Parenthesis constructor would report an error if the size is larger than 4 when being used
to construct a Vec
of Vec
s. If it's being used to construct a Vec
of scalars then it's
fine.
vtkm::Vec<vtkm::Vec<vtkm::Float64, 2>, 5> vec2({1.1, 1.1},{2.2, 2.2},{3.3, 3.3},
{4.4, 4.4}, {5.5, 5.5}); // ERROR! This type of
// constructor not implemented!
vtkm::Vec<vtkm::Float64, 5> vec1(1.1, 2.2, 3.3, 4.4, 5.5); // Constructed at compile time.
If a vtkm::Vec
is initialized with a list of size one, then that one value is
replicated for all components.
vtkm::Vec<vtkm::Float64, 3> vec{1.1}; // vec gets [ 1.1, 1.1, 1.1 ]
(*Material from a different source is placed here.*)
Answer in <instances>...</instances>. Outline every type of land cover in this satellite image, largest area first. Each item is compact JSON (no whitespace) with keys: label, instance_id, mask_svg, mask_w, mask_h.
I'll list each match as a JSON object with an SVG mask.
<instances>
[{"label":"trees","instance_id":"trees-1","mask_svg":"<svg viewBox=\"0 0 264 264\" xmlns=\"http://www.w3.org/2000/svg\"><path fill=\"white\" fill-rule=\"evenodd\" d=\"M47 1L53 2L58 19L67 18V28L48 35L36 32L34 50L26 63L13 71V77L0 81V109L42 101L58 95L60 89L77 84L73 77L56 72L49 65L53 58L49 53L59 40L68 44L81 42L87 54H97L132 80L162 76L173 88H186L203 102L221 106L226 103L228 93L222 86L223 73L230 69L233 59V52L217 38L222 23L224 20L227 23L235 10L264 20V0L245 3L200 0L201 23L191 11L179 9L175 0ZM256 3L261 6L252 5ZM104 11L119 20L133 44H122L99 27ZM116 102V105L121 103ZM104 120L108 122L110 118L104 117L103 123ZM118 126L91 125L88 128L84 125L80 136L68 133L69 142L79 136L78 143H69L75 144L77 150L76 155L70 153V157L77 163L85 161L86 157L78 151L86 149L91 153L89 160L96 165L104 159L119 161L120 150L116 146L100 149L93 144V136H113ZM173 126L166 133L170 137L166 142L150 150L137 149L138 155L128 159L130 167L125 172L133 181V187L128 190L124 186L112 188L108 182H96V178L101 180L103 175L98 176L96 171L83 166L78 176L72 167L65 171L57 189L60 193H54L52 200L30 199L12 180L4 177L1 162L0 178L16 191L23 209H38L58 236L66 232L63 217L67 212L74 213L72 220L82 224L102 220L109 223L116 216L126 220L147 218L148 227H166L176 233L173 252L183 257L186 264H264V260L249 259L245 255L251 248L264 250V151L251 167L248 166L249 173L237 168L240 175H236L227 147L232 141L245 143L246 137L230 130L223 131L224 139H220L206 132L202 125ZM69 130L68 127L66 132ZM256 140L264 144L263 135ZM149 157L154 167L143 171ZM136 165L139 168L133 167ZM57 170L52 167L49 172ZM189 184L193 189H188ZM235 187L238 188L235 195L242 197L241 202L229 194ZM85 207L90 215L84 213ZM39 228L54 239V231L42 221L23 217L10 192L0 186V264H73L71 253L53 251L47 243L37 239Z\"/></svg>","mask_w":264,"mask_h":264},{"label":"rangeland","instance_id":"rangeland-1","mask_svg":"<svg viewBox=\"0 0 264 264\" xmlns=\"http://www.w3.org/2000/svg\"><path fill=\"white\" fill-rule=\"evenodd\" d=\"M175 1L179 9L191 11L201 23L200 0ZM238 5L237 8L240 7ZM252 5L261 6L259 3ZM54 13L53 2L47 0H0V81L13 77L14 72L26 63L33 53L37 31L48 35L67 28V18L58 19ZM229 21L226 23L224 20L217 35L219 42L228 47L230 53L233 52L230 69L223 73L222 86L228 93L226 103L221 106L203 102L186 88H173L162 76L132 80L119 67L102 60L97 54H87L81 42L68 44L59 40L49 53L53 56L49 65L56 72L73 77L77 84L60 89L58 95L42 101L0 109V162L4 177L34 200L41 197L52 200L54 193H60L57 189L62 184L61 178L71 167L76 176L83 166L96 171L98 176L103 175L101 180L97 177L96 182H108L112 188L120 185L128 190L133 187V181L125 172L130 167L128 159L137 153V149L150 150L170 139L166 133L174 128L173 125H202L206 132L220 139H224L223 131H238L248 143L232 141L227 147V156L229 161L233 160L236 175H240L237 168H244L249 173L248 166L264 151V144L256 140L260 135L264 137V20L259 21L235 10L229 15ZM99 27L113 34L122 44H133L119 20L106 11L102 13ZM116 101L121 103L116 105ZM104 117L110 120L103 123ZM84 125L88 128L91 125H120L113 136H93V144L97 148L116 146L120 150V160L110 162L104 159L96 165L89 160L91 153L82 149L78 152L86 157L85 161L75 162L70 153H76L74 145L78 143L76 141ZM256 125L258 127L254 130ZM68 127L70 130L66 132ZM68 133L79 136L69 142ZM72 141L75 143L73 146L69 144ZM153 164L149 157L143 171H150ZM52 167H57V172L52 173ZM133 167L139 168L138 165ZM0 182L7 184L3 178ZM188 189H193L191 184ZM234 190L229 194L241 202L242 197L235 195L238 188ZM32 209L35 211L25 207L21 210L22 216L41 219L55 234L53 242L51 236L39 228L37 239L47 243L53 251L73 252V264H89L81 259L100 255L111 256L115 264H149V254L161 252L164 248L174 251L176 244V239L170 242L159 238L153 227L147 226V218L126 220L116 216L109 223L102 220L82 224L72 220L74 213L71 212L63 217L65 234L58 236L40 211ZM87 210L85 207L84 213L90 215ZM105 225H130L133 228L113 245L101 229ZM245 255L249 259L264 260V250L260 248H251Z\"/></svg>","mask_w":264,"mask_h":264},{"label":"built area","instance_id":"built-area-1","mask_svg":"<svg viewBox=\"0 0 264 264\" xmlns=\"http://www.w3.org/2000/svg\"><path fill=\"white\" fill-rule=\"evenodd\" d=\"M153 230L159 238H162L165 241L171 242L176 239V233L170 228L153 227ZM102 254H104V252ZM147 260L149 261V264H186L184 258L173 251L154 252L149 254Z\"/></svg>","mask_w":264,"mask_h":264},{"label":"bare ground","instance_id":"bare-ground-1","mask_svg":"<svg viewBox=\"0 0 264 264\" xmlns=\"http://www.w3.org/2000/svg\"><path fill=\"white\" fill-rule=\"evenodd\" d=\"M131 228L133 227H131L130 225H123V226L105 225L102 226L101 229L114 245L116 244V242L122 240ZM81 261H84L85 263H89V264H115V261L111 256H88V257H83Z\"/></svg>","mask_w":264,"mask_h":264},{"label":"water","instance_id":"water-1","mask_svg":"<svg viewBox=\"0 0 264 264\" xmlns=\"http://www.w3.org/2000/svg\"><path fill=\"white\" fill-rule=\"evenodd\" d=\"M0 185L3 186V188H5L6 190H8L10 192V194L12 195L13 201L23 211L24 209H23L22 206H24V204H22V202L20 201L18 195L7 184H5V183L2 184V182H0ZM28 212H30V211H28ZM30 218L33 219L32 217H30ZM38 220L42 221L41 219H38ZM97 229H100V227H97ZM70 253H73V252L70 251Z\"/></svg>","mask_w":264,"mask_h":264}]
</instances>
This "scalar" initialization also works for Vec
of Vec
s.
vtkm::Vec<vtkm::Vec<vtkm::Float64, 2>, 3> vec1{ { 1.1, 2.2 } };
// vec1 is [[1.1, 2.2], [1.1, 2.2], [1.1, 2.2]]
vtkm::Vec<vtkm::Vec<vtkm::Float64, 2>, 3> vec2{ { 3.3}, { 4.4 }, { 5.5 } };
// vec2 is [[3.3, 3.3], [4.4, 4.4], [5.5, 5.5]]
vtkm::make_Vec
is also updated to support an arbitrary number initial values which are
constructed at compile time.
// Creates a vtkm::Vec<vtkm::Float64, 5>
auto vec = vtkm::make_Vec(1.1, 2.2, 3.3, 4.4, 5.5);
This is super convenient when dealing with variadic function arguments.
template <typename... Ts>
void ExampleVariadicFunction(const Ts&... params)
{
auto vec = vtkm::make_Vec(params...);
Of course, this assumes that the type of all the parameters is the same. If not, you could run into compiler trouble.
vtkm::make_Vec
does not accept an std::initializer_list
,
// Creates a vtkm::Vec<vtkm::Float64, 3>
auto vec1 = vtkm::make_Vec<3>({1.1, 2.2, 3.3}); // ERROR
// Creates exactly the same thing but compiles
auto vec1 = vtkm::make_Vec<3>(1.1, 2.2, 3.3);
A limitation of the initializer list constructor is that the compiler has no way to
check the length of the list or force it to a particular length. Thus it is entirely
possible to construct a Vec
with the wrong number of arguments. Or, more to the
point, the compiler will let you do it, but there is an assert in the constructor to
correct for that. (Of course, asserts are not compiled in release builds.)
// This will compile, but it's results are undefined when it is run.
// In debug builds, it will fail an assert.
vtkm::Vec<vtkm::Float64, 3> vec{1.1, 1.2};
vtkm::Vec< vtkm::Vec<T> >
can't be constructed from vtkm::Vec<U>
When you have a Vec<Vec<float,3>> it was possible to incorrectly initialize it with the contents of a Vec<double,3>. An example of this is:
using Vec3d = vtkm::Vec<double, 3>;
using Vec3f = vtkm::Vec<float, 3>;
using Vec3x3f = vtkm::Vec<Vec3f, 3>;
Vec3d x(0.0, 1.0, 2.0);
Vec3x3f b(x); // becomes [[0,0,0],[1,1,1],[2,2,2]]
Vec3x3f c(x, x, x); // becomes [[0,1,2],[0,1,2],[0,1,2]]
Vec3x3f d(Vec3f(0.0f,1.0f,2.0f)) //becomes [[0,0,0],[1,1,1],[2,2,2]]
So the solution we have chosen is to disallow the construction of objects such as b. This still allows the free implicit cast to go from double to float.
Use std::call_once
to construct singeltons
By using call_once from C++11, we can simplify the logic in code where we are querying same value variables from multiple threads.
Use thread_local
in vtkm::cont::GetGlobalRuntimeDeviceTracker
function if possible
It will reduce the cost of getting the thread runtime device tracker, and will have a better runtime overhead if user constructs a lot of short lived threads that use VTK-m.
Replace std::random_shuffle
with std::shuffle
std::random_shuffle is deprecated in C++14 because it's using std::rand which uses a non uniform distribution and the underlying algorithm is unspecified. Using std::shuffle can provide a reliable result in a 64 bit version.